Both permits and passes can be purchased at Recreation.gov, so be sure to note the difference: 

PERMITS: Anyone not taking the shuttle will need to reserve one permit for each person online at www.recreation.gov and pay the $1.00 non-refundable administrative fee (per person).

PASSES: Dog Mountain Trailhead has a $5/vehicle day use fee. Valid NW Forest Pass and other federal recreation passes are accepted (but not state parks passes) as a form of paying the day use fee but are not a substitute for having the per person permit during peak wildflower season. Enjoy the convenience of buying a Digital Recreation Pass for Forest Service fee sites in the Scenic Area.

Be advised, we try to match permit capacity to parking lot use, but a permit does not guarantee parking spaces are available at your time of arrival. 

A permit is included automatically with the Skamania County Transit - Dog Mt. Shuttle at Skamania County Fairground gravel parking lot at 518 Rock Creek Drive, Stevenson. Seats are available on a first come, first served basis. In lieu of the previously required fee, donations will be accepted. Each permit is good for one individual on the day it is issued. The shuttle runs about every 30 minutes from 7:30 a.m. to 5:00 p.m. on weekends from April 24 to June 13, 2021. The last shuttle to depart Stevenson will be 1:00 p.m. and the final shuttle departing the trail head will be at 5 p.m. Shuttle capacity will adhere to current CDC physical distancing requirements and follow the Washington State Mask Mandate in place.

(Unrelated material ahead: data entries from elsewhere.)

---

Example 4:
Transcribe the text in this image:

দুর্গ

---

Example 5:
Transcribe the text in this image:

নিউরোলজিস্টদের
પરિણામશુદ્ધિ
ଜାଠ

Visit the Skamania County Chamber of Commerce in Stevenson to learn more local participating businesses.

parking along the highway at the overflowing Dog Mountain trailhead parking lot.Prior to implementing the permit system, parking at Dog Mountain Trailhead would overflow onto the sides of the highway, creating chaos and unsafe conditions along the narrow shoulder of State Route 14 (SR-14). This caused safety concerns as pedestrians walked on narrow shoulders, dangerously close to high-speed traffic, while drivers had limited site distances along the winding road's foothills and cliffs. Shuttles and emergency vehicles were unable to safely access the parking lot when needed, and only the most dedicated hikers that woke at the crack of dawn had a chance to beat the crowds.

Skamania County officials, Washington Department of Transportation, Washington State Police, and the Forest Service worked together to build on Skamania County's existing shuttle service as an alternative to car congestion at Dog Mountain Trailhead on busy spring weekends. The program was funded by Western Federal Lands, Washington Department of Transportation, Friends of the Columbia Gorge, Stevenson and Skamania County Tourism Funds.

While some were initially skeptical, this approach has proven successful and improves the safety of the trailhead for both hikers and nearby highway traffic. Each year we work to improve the approach!